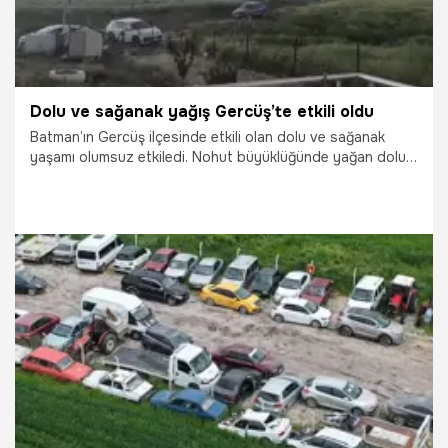
Dolu ve sağanak yağış Gercüş’te etkili oldu
Batman’ın Gercüş ilçesinde etkili olan dolu ve sağanak
yaşamı olumsuz etkiledi. Nohut büyüklüğünde yağan dolu
nedeniyle sokaklar beyaza büründü.
16.05.2026
Gündem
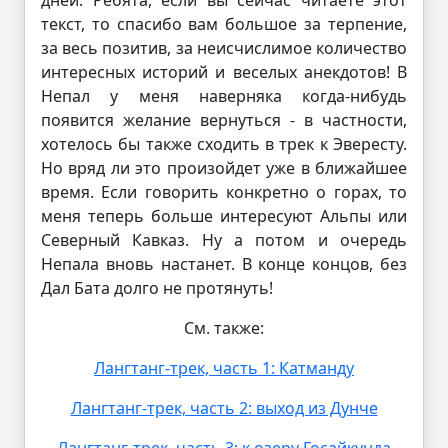
дней. Ребята, если вы сейчас читаете этот
текст, то спасибо вам большое за терпение,
за весь позитив, за неисчислимое количество
интересных историй и веселых анекдотов! В
Непал у меня наверняка когда-нибудь
появится желание вернуться - в частности,
хотелось бы также сходить в трек к Эвересту.
Но вряд ли это произойдет уже в ближайшее
время. Если говорить конкретно о горах, то
меня теперь больше интересуют Альпы или
Северный Кавказ. Ну а потом и очередь
Непала вновь настанет. В конце концов, без
Дал Бата долго не протянуть!
См. также:
Лангтанг-трек, часть 1: Катманду
Лангтанг-трек, часть 2: выход из Дунче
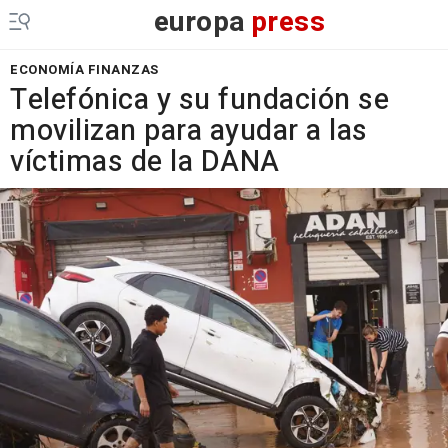
europa
press
ECONOMÍA FINANZAS
Telefónica y su fundación se
movilizan para ayudar a las
víctimas de la DANA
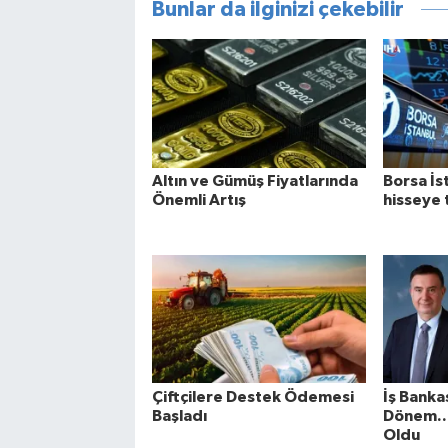
Bunlar da ilginizi çekebilir
Altın ve Gümüş Fiyatlarında
Borsa İs
Önemli Artış
hisseye 
Çiftçilere Destek Ödemesi
İş Banka
Başladı
Dönem...
Oldu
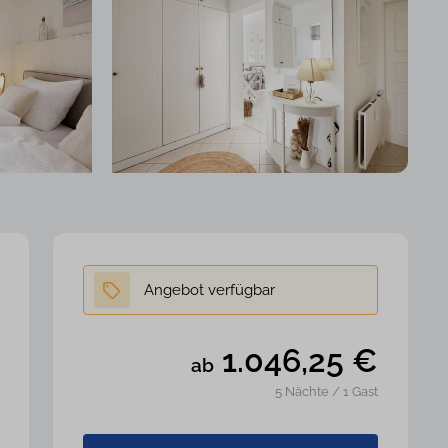
1.046,25
€
ab
5 Nächte / 1 Gast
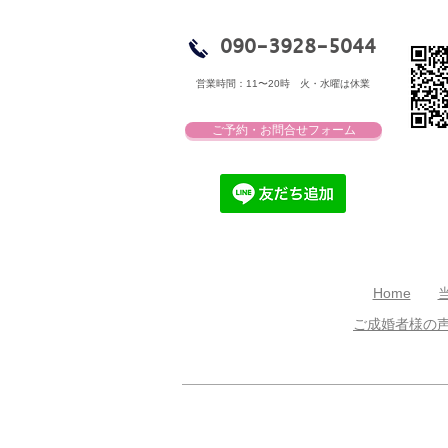
090-3928-5044
営業時間：11〜20時​ 火・水曜は休業
ご予約・お問合せフォーム
Home
ご成婚者様の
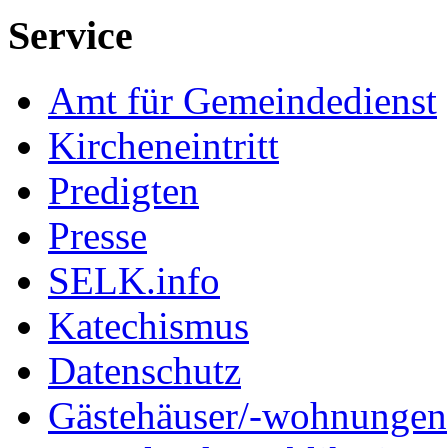
Service
Amt für Gemeindedienst
Kircheneintritt
Predigten
Presse
SELK.info
Katechismus
Datenschutz
Gästehäuser/-wohnungen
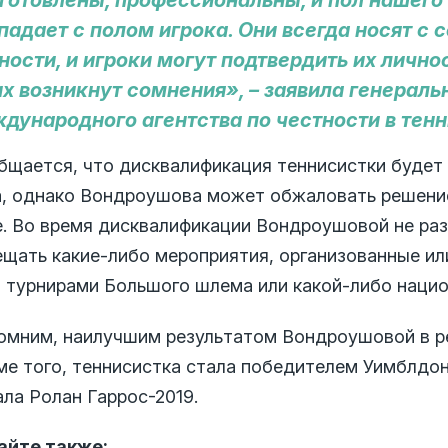
готовлены, профессиональны, и пол нашего
падает с полом игрока. Они всегда носят с 
ности, и игроки могут подтвердить их личн
их возникнут сомнения», – заявила генерал
дународного агентства по честности в тен
бщается, что дисквалификация теннисистки будет 
а, однако Вондроушова может обжаловать решени
е. Во время дисквалификации Вондроушовой не раз
ещать какие-либо мероприятия, организованные ил
, турнирами Большого шлема или какой-либо нацио
омним, наилучшим результатом Вондроушовой в р
ме того, теннисистка стала победителем Уимблдон
ла Ролан Гаррос-2019.
айте также:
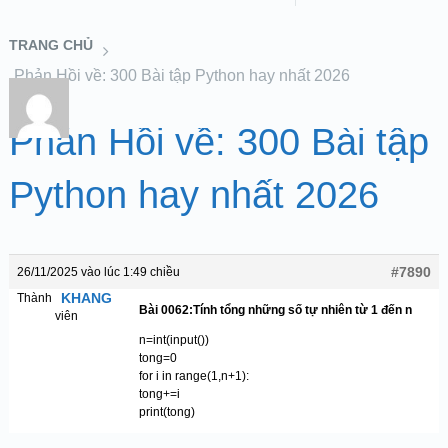
TRANG CHỦ
Phản Hồi về: 300 Bài tập Python hay nhất 2026
Phản Hồi về: 300 Bài tập
Python hay nhất 2026
#7890
26/11/2025 vào lúc 1:49 chiều
KHANG
Thành
Bài 0062:Tính tổng những số tự nhiên từ 1 đến n
viên
n=int(input())
tong=0
for i in range(1,n+1):
tong+=i
print(tong)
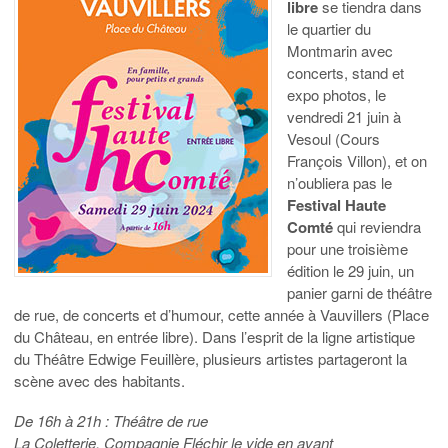
libre
se tiendra dans
le quartier du
Montmarin avec
concerts, stand et
expo photos, le
vendredi 21 juin à
Vesoul (Cours
François Villon), et on
n’oubliera pas le
Festival Haute
Comté
qui reviendra
pour une troisième
édition le 29 juin, un
panier garni de théâtre
de rue, de concerts et d’humour, cette année à Vauvillers (Place
du Château, en entrée libre). Dans l’esprit de la ligne artistique
du Théâtre Edwige Feuillère, plusieurs artistes partageront la
scène avec des habitants.
De 16h à 21h : Théâtre de rue
La Coletterie, Compagnie Fléchir le vide en avant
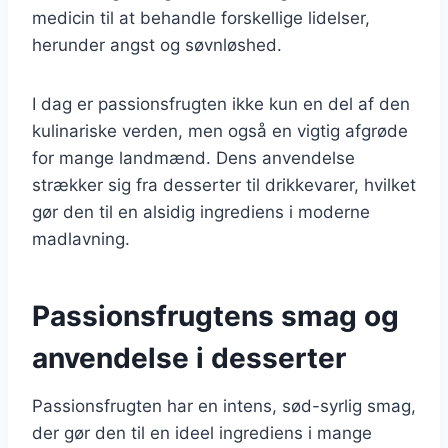
medicin til at behandle forskellige lidelser,
herunder angst og søvnløshed.
I dag er passionsfrugten ikke kun en del af den
kulinariske verden, men også en vigtig afgrøde
for mange landmænd. Dens anvendelse
strækker sig fra desserter til drikkevarer, hvilket
gør den til en alsidig ingrediens i moderne
madlavning.
Passionsfrugtens smag og
anvendelse i desserter
Passionsfrugten har en intens, sød-syrlig smag,
der gør den til en ideel ingrediens i mange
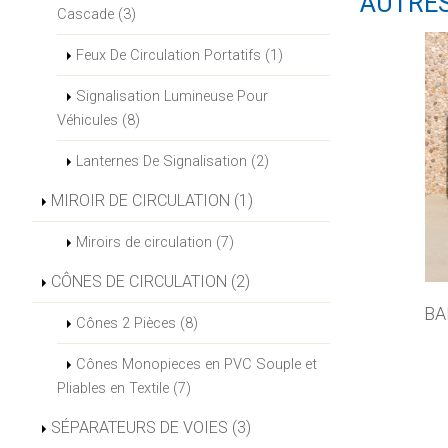
AUTRE
Cascade (3)
Feux De Circulation Portatifs (1)
Signalisation Lumineuse Pour
Véhicules (8)
Lanternes De Signalisation (2)
MIROIR DE CIRCULATION (1)
Miroirs de circulation (7)
CÔNES DE CIRCULATION (2)
BA
Cônes 2 Pièces (8)
Cônes Monopieces en PVC Souple et
Pliables en Textile (7)
SÉPARATEURS DE VOIES (3)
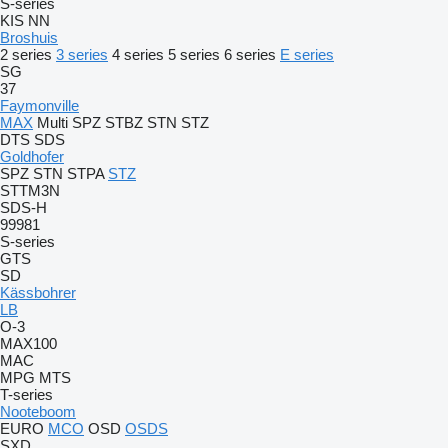
S-series
KIS
NN
Broshuis
2 series
3 series
4 series
5 series
6 series
E series
SG
37
Faymonville
MAX
Multi
SPZ
STBZ
STN
STZ
DTS
SDS
Goldhofer
SPZ
STN
STPA
STZ
STTM3N
SDS-H
99981
S-series
GTS
SD
Kässbohrer
LB
O-3
MAX100
MAC
MPG
MTS
T-series
Nooteboom
EURO
MCO
OSD
OSDS
SXD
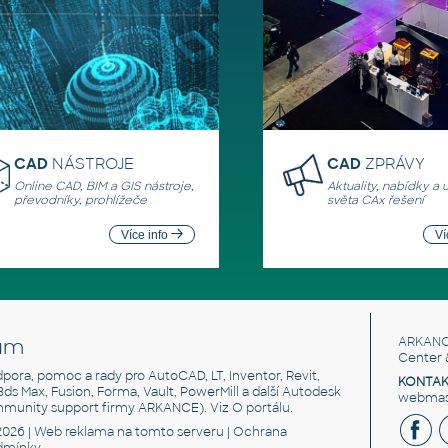
CAD
NÁSTROJE
CAD
ZPRÁVY
Online CAD, BIM a GIS nástroje,
Aktuality, nabídky a 
převodníky, prohlížeče
světa CAx řešení
Více info
Ví
um
ARKANC
Center 
odpora, pomoc a rady pro AutoCAD, LT, Inventor, Revit,
KONTAK
 3ds Max, Fusion, Forma, Vault, PowerMill a další Autodesk
webmast
mmunity support firmy ARKANCE). Viz
O portálu
.
2026 |
Web reklama
na tomto serveru |
Ochrana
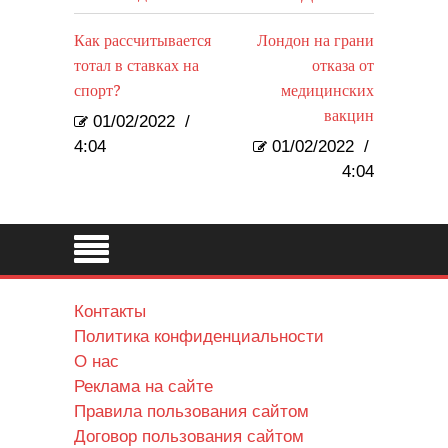
Как рассчитывается
Лондон на грани
тотал в ставках на
отказа от
спорт?
медицинских
вакцин
01/02/2022
/
4:04
01/02/2022
/
4:04
Контакты
Политика конфиденциальности
О нас
Реклама на сайте
Правила пользования сайтом
Договор пользования сайтом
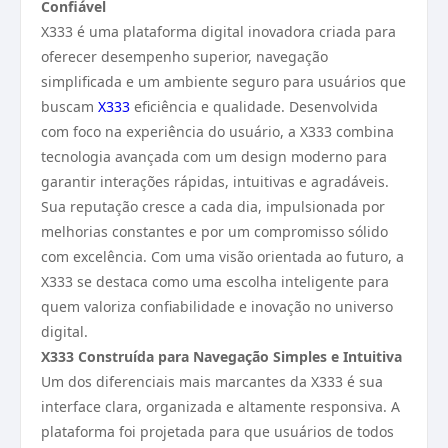
Confiável
X333 é uma plataforma digital inovadora criada para
oferecer desempenho superior, navegação
simplificada e um ambiente seguro para usuários que
buscam
X333
eficiência e qualidade. Desenvolvida
com foco na experiência do usuário, a X333 combina
tecnologia avançada com um design moderno para
garantir interações rápidas, intuitivas e agradáveis.
Sua reputação cresce a cada dia, impulsionada por
melhorias constantes e por um compromisso sólido
com excelência. Com uma visão orientada ao futuro, a
X333 se destaca como uma escolha inteligente para
quem valoriza confiabilidade e inovação no universo
digital.
X333 Construída para Navegação Simples e Intuitiva
Um dos diferenciais mais marcantes da X333 é sua
interface clara, organizada e altamente responsiva. A
plataforma foi projetada para que usuários de todos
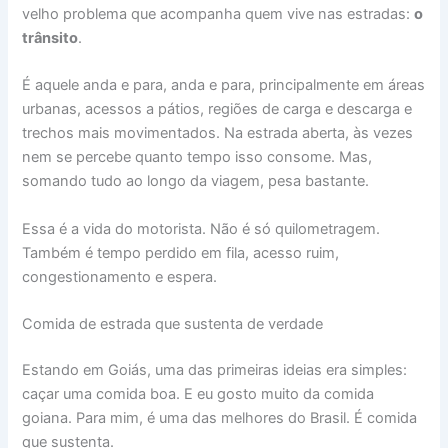
velho problema que acompanha quem vive nas estradas:
o
trânsito
.
É aquele anda e para, anda e para, principalmente em áreas
urbanas, acessos a pátios, regiões de carga e descarga e
trechos mais movimentados. Na estrada aberta, às vezes
nem se percebe quanto tempo isso consome. Mas,
somando tudo ao longo da viagem, pesa bastante.
Essa é a vida do motorista. Não é só quilometragem.
Também é tempo perdido em fila, acesso ruim,
congestionamento e espera.
Comida de estrada que sustenta de verdade
Estando em Goiás, uma das primeiras ideias era simples:
caçar uma comida boa. E eu gosto muito da comida
goiana. Para mim, é uma das melhores do Brasil. É comida
que sustenta.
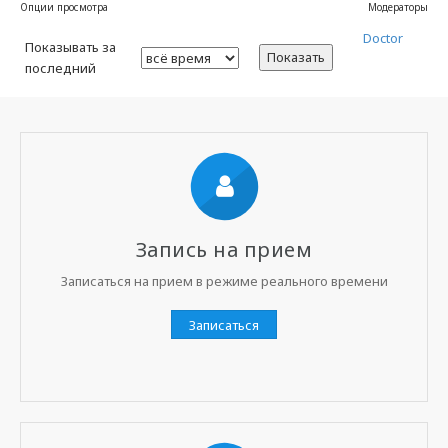
Опции просмотра
Модераторы
Doctor
Показывать за
Показать
последний
Запись на прием
Записаться на прием в режиме реального времени
Записаться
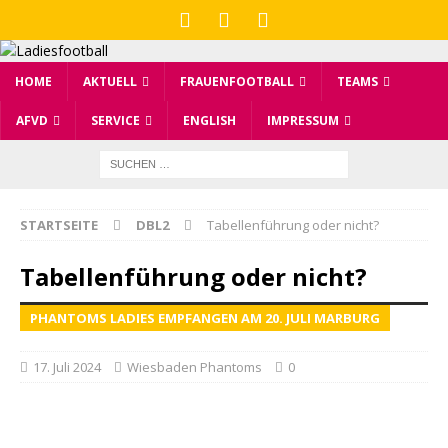
HOME
AKTUELL
FRAUENFOOTBALL
TEAMS
AFVD
SERVICE
ENGLISH
IMPRESSUM
STARTSEITE
DBL2
Tabellenführung oder nicht?
Tabellenführung oder nicht?
PHANTOMS LADIES EMPFANGEN AM 20. JULI MARBURG
17. Juli 2024
Wiesbaden Phantoms
0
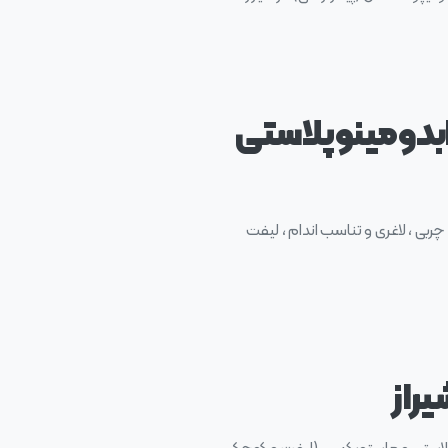
 ابدومینوپلاستی
چربی ، لاغری و تناسب اندام ، لیفت
راز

▶ Task item
Copy the text read from every page in the records, but switch "Tabellenführung" to "Spitzenposition" each time it appears and keep everything else the same. Leave the pictures out.

▶ Answer section
Dolu ve sağanak yağış Gercüş’te etkili oldu
Batman’ın Gercüş ilçesinde etkili olan dolu ve sağanak
yaşamı olumsuz etkiledi. Nohut büyüklüğünde yağan dolu
nedeniyle sokaklar beyaza büründü.
16.05.2026
Gündem
дней. Ребята, если вы сейчас читаете этот
текст, то спасибо вам большое за терпение,
за весь позитив, за неисчислимое количество
интересных историй и веселых анекдотов! В
Непал у меня наверняка когда-нибудь
появится желание вернуться - в частности,
хотелось бы также сходить в трек к Эвересту.
Но вряд ли это произойдет уже в ближайшее
время. Если говорить конкретно о горах, то
меня теперь больше интересуют Альпы или
Северный Кавказ. Ну а потом и очередь
Непала вновь настанет. В конце концов, без
Дал Бата долго не протянуть!
См. также:
Лангтанг-трек, часть 1: Катманду
Лангтанг-трек, часть 2: выход из Дунче
europa
press
ECONOMÍA FINANZAS
Telefónica y su fundación se
movilizan para ayudar a las
víctimas de la DANA
Bunlar da ilginizi çekebilir
Altın ve Gümüş Fiyatlarında
Borsa İs
Önemli Artış
hisseye 
Çiftçilere Destek Ödemesi
İş Banka
Başladı
Dönem...
Oldu
1.046,25
€
ab
5 Nächte / 1 Gast
090-3928-5044
営業時間：11〜20時​ 火・水曜は休業
ご予約・お問合せフォーム
Home
ご成婚者様の
Service
Amt für Gemeindedienst
Kircheneintritt
Predigten
Presse
SELK.info
Katechismus
Datenschutz
Gästehäuser/-wohnungen
готовлены, профессиональны, и пол нашего
падает с полом игрока. Они всегда носят с 
ности, и игроки могут подтвердить их личн
их возникнут сомнения», – заявила генерал
дународного агентства по честности в тен
бщается, что дисквалификация теннисистки будет 
а, однако Вондроушова может обжаловать решени
е. Во время дисквалификации Вондроушовой не раз
ещать какие-либо мероприятия, организованные ил
, турнирами Большого шлема или какой-либо нацио
омним, наилучшим результатом Вондроушовой в р
ме того, теннисистка стала победителем Уимблдон
ла Ролан Гаррос-2019.
айте также:
TRANG CHỦ
Phản Hồi về: 300 Bài tập Python hay nhất 2026
Phản Hồi về: 300 Bài tập
Python hay nhất 2026
#7890
26/11/2025 vào lúc 1:49 chiều
KHANG
Thành
Bài 0062:Tính tổng những số tự nhiên từ 1 đến n
viên
n=int(input())
tong=0
for i in range(1,n+1):
tong+=i
print(tong)
libre
se tiendra dans
le quartier du
Montmarin avec
concerts, stand et
expo photos, le
vendredi 21 juin à
Vesoul (Cours
François Villon), et on
n’oubliera pas le
Festival Haute
Comté
qui reviendra
pour une troisième
édition le 29 juin, un
panier garni de théâtre
de rue, de concerts et d’humour, cette année à Vauvillers (Place
du Château, en entrée libre). Dans l’esprit de la ligne artistique
du Théâtre Edwige Feuillère, plusieurs artistes partageront la
scène avec des habitants.
De 16h à 21h : Théâtre de rue
La Coletterie, Compagnie Fléchir le vide en avant
medicin til at behandle forskellige lidelser,
herunder angst og søvnløshed.
I dag er passionsfrugten ikke kun en del af den
kulinariske verden, men også en vigtig afgrøde
for mange landmænd. Dens anvendelse
strækker sig fra desserter til drikkevarer, hvilket
gør den til en alsidig ingrediens i moderne
madlavning.
Passionsfrugtens smag og
anvendelse i desserter
Passionsfrugten har en intens, sød-syrlig smag,
der gør den til en ideel ingrediens i mange
AUTRE
Cascade (3)
Feux De Circulation Portatifs (1)
Signalisation Lumineuse Pour
Véhicules (8)
Lanternes De Signalisation (2)
MIROIR DE CIRCULATION (1)
Miroirs de circulation (7)
CÔNES DE CIRCULATION (2)
BA
Cônes 2 Pièces (8)
Cônes Monopieces en PVC Souple et
Pliables en Textile (7)
SÉPARATEURS DE VOIES (3)
S-series
KIS
NN
Broshuis
2 series
3 series
4 series
5 series
6 series
E series
SG
37
Faymonville
MAX
Multi
SPZ
STBZ
STN
STZ
DTS
SDS
Goldhofer
SPZ
STN
STPA
STZ
STTM3N
SDS-H
99981
S-series
GTS
SD
Kässbohrer
LB
O-3
MAX100
MAC
MPG
MTS
T-series
Nooteboom
EURO
MCO
OSD
OSDS
SXD
CAD
NÁSTROJE
CAD
ZPRÁVY
Online CAD, BIM a GIS nástroje,
Aktuality, nabídky a 
převodníky, prohlížeče
světa CAx řešení
Více info
Ví
um
ARKANC
Center 
odpora, pomoc a rady pro AutoCAD, LT, Inventor, Revit,
KONTAK
 3ds Max, Fusion, Forma, Vault, PowerMill a další Autodesk
webmast
mmunity support firmy ARKANCE). Viz
O portálu
.
2026 |
Web reklama
na tomto serveru |
Ochrana
Как рассчитывается
Лондон на грани
тотал в ставках на
отказа от
спорт?
медицинских
вакцин
01/02/2022
/
4:04
01/02/2022
/
4:04
Контакты
Политика конфиденциальности
О нас
Реклама на сайте
Правила пользования сайтом
Договор пользования сайтом
Confiável
X333 é uma plataforma digital inovadora criada para
oferecer desempenho superior, navegação
simplificada e um ambiente seguro para usuários que
buscam
X333
eficiência e qualidade. Desenvolvida
com foco na experiência do usuário, a X333 combina
tecnologia avançada com um design moderno para
garantir interações rápidas, intuitivas e agradáveis.
Sua reputação cresce a cada dia, impulsionada por
melhorias constantes e por um compromisso sólido
com excelência. Com uma visão orientada ao futuro, a
X333 se destaca como uma escolha inteligente para
quem valoriza confiabilidade e inovação no universo
digital.
X333 Construída para Navegação Simples e Intuitiva
Um dos diferenciais mais marcantes da X333 é sua
interface clara, organizada e altamente responsiva. A
plataforma foi projetada para que usuários de todos
velho problema que acompanha quem vive nas estradas:
o
trânsito
.
É aquele anda e para, anda e para, principalmente em áreas
urbanas, acessos a pátios, regiões de carga e descarga e
trechos mais movimentados. Na estrada aberta, às vezes
nem se percebe quanto tempo isso consome. Mas,
somando tudo ao longo da viagem, pesa bastante.
Essa é a vida do motorista. Não é só quilometragem.
Também é tempo perdido em fila, acesso ruim,
congestionamento e espera.
Comida de estrada que sustenta de verdade
Estando em Goiás, uma das primeiras ideias era simples:
caçar uma comida boa. E eu gosto muito da comida
goiana. Para mim, é uma das melhores do Brasil. É comida
que sustenta.
Опции просмотра
Модераторы
Doctor
Показывать за
Показать
последний
Запись на прием
Записаться на прием в режиме реального времени
Записаться
HOME
AKTUELL
FRAUENFOOTBALL
TEAMS
AFVD
SERVICE
ENGLISH
IMPRESSUM
STARTSEITE
DBL2
Spitzenposition oder nicht?
Spitzenposition oder nicht?
PHANTOMS LADIES EMPFANGEN AM 20. JULI MARBURG
17. Juli 2024
Wiesbaden Phantoms
0
 ابدومینوپلاستی
چربی ، لاغری و تناسب اندام ، لیفت
راز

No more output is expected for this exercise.